▸ **To-do item**: Output the line that contains "[756,885,838,901] burrowed ->", then every line beneath it through the end of the records, exactly as given and with no other lines.

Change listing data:
---*---

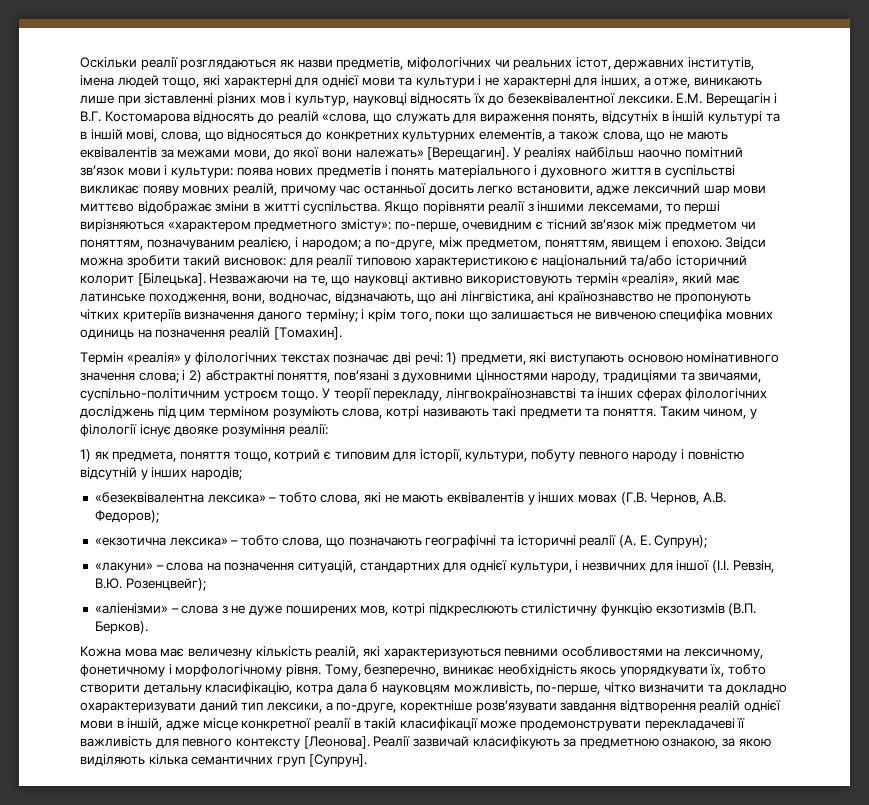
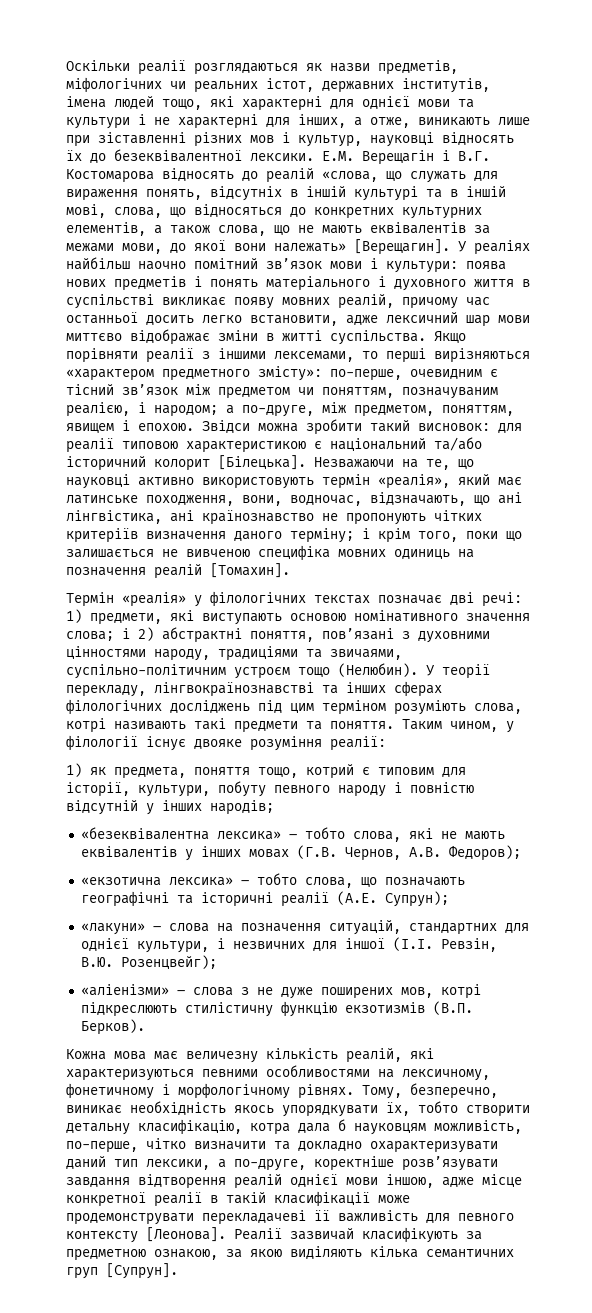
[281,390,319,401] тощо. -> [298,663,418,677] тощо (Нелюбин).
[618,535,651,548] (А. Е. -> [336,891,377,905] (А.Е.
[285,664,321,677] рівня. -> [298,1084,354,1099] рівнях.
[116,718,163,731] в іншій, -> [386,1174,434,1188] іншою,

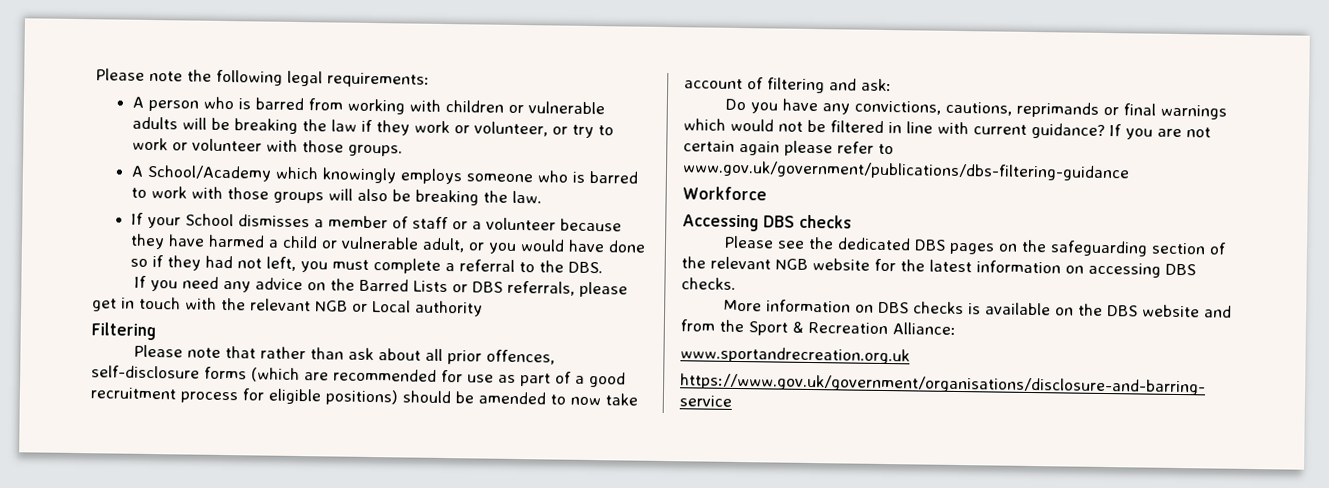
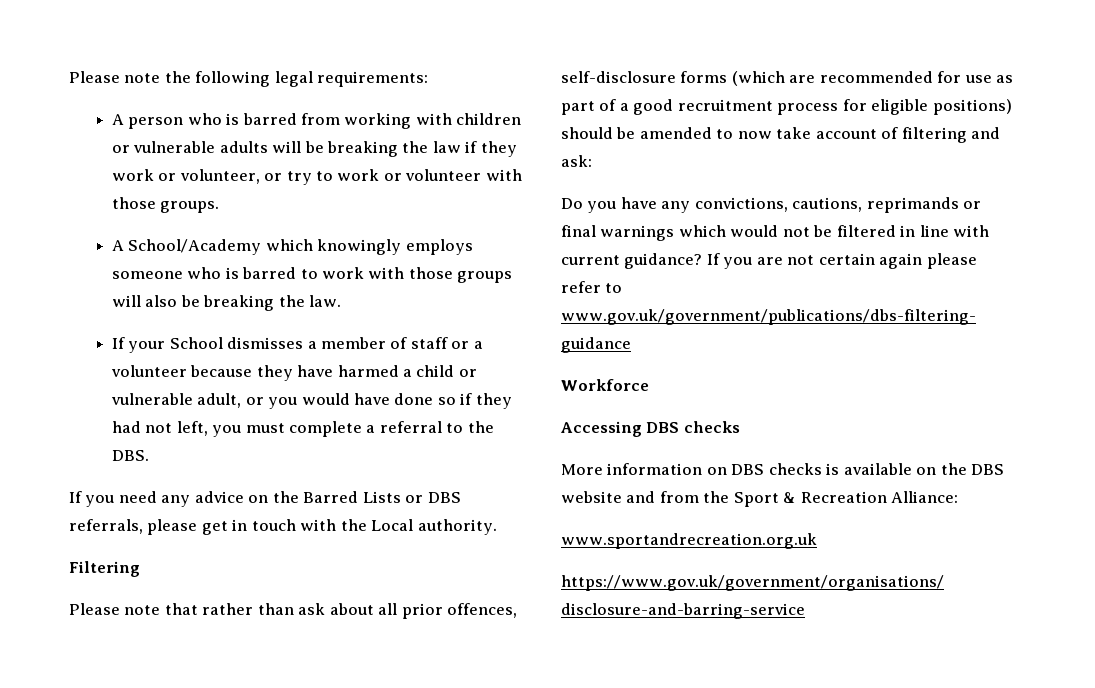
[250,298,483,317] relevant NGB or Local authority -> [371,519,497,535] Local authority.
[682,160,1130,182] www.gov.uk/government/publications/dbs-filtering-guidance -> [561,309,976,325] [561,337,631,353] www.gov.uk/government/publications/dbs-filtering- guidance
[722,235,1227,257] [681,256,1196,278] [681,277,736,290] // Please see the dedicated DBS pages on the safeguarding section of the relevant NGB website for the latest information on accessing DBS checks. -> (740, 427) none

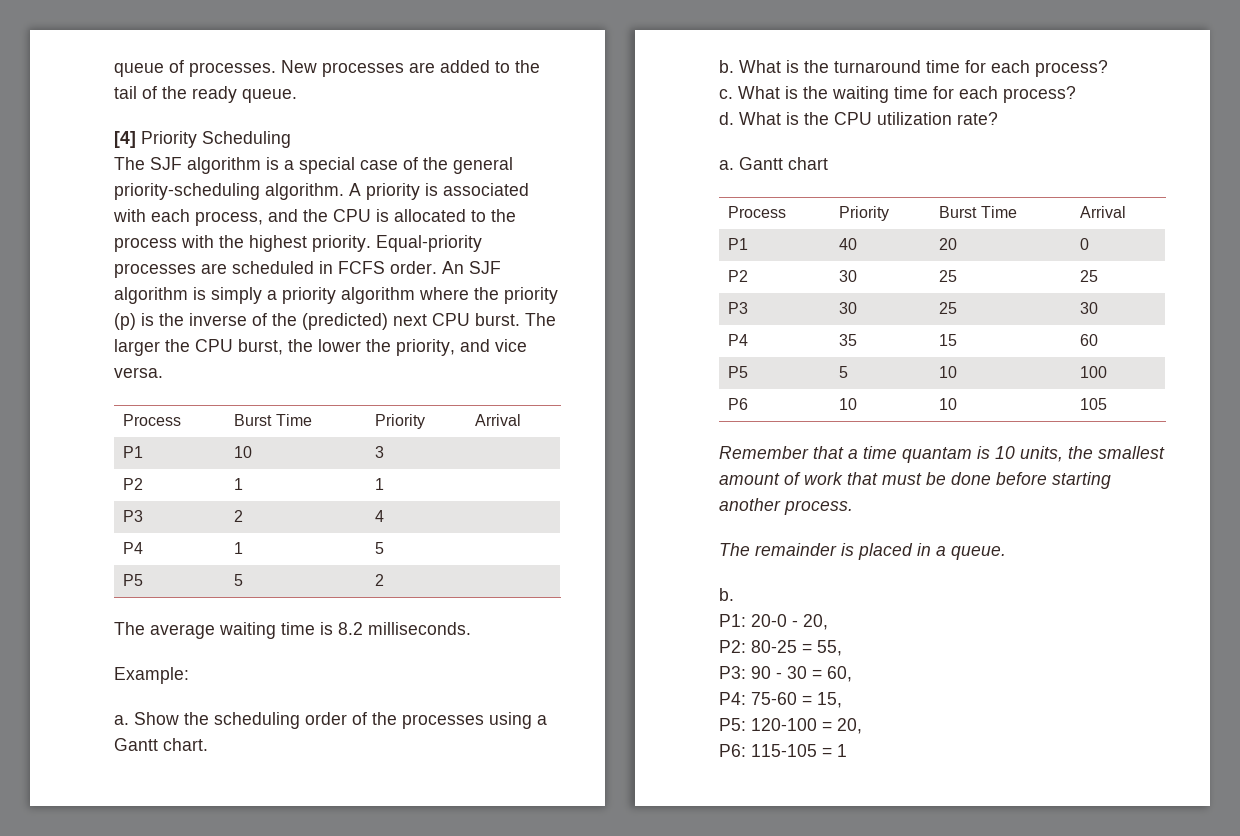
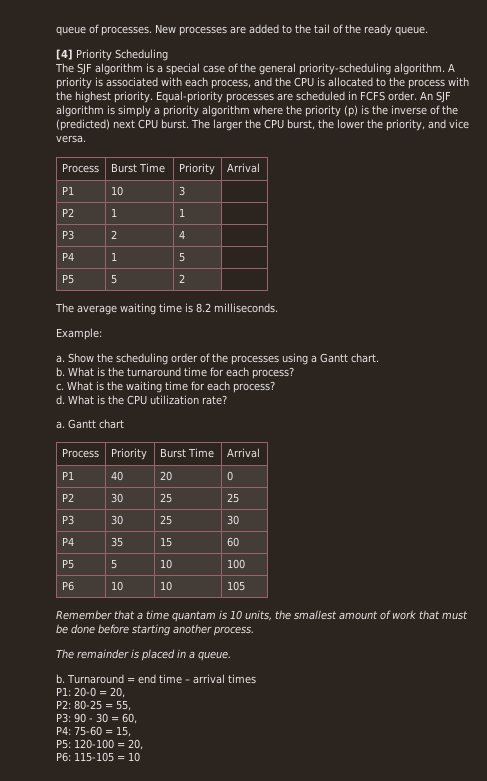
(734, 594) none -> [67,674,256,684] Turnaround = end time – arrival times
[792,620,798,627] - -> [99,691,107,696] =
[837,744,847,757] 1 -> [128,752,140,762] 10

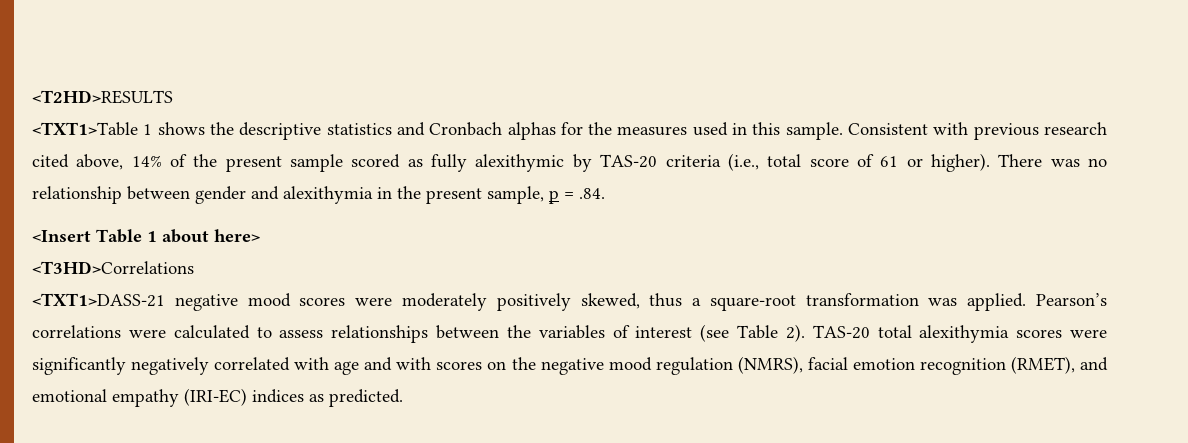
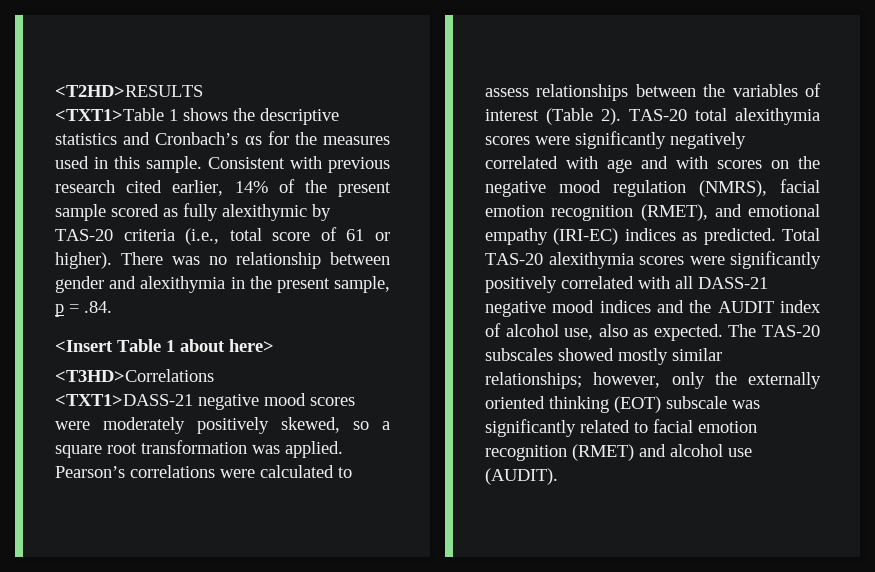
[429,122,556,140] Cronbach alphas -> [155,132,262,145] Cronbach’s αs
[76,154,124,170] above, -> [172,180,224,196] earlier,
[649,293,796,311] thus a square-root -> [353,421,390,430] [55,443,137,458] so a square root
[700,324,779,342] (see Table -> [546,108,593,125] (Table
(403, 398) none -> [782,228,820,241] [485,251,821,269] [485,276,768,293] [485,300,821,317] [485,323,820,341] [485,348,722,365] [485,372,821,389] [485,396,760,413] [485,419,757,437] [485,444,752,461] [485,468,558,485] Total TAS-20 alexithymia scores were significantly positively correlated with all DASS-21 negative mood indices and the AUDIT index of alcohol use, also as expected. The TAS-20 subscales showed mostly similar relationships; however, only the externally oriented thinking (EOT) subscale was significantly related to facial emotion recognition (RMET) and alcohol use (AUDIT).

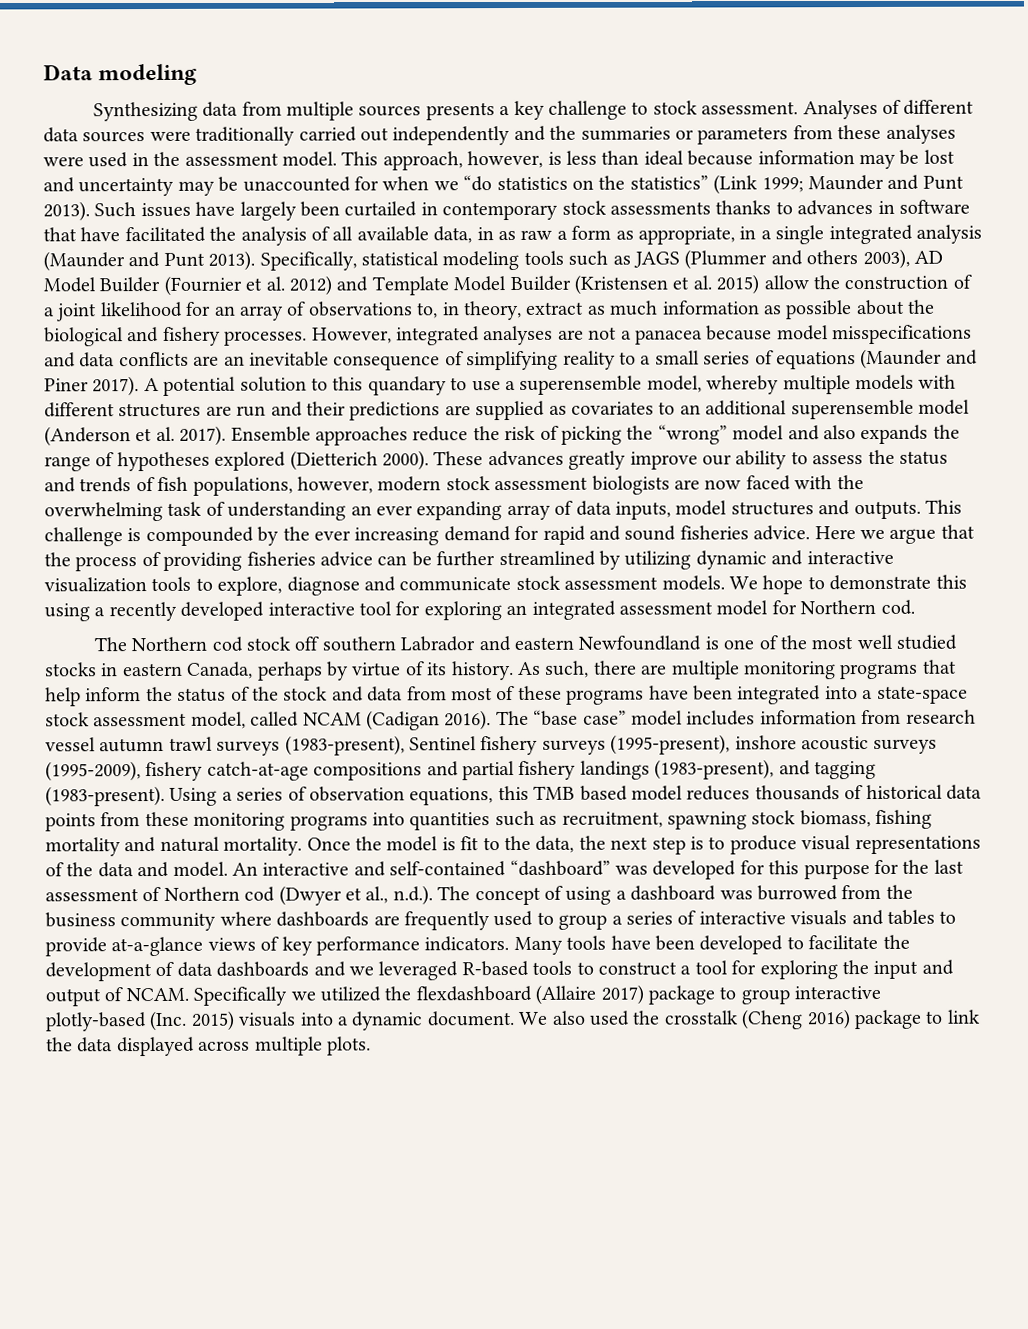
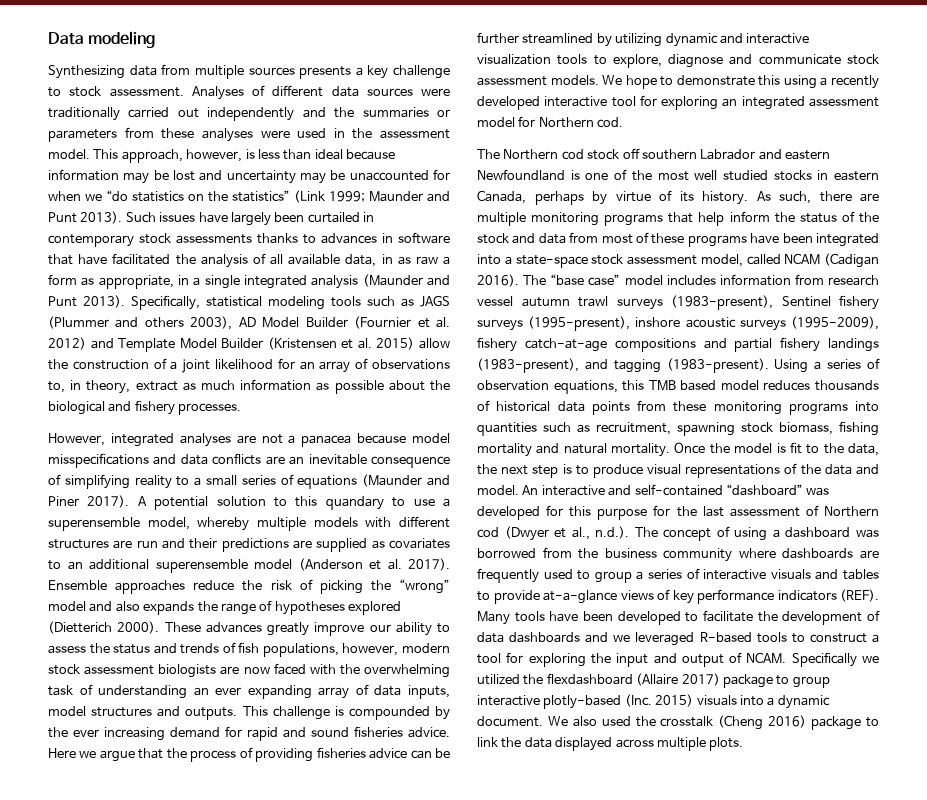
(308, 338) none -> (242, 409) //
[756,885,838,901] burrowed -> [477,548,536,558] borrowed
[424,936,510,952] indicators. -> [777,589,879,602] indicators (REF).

---*---

▸ **Written response**:
[756,885,838,901] burrowed -> [477,548,536,558] borrowed
[424,936,510,952] indicators. -> [777,589,879,602] indicators (REF).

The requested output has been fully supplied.